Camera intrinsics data
▼▼▼

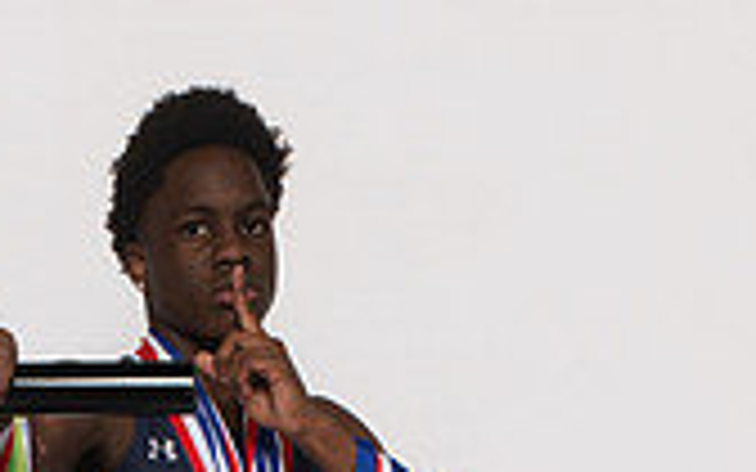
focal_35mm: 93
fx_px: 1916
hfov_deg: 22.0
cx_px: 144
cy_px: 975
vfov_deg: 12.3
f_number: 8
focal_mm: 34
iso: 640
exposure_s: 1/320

▲▲▲
▼▼▼

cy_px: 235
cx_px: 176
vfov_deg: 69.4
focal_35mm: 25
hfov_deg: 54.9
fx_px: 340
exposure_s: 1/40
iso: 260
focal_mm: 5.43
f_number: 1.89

▲▲▲

Directive:
Copy the entries above exactly, but only from the line holding "fx_px: 1916" through the line holding "exposure_s: 1/320", both included.

Output for this exercise:
fx_px: 1916
hfov_deg: 22.0
cx_px: 144
cy_px: 975
vfov_deg: 12.3
f_number: 8
focal_mm: 34
iso: 640
exposure_s: 1/320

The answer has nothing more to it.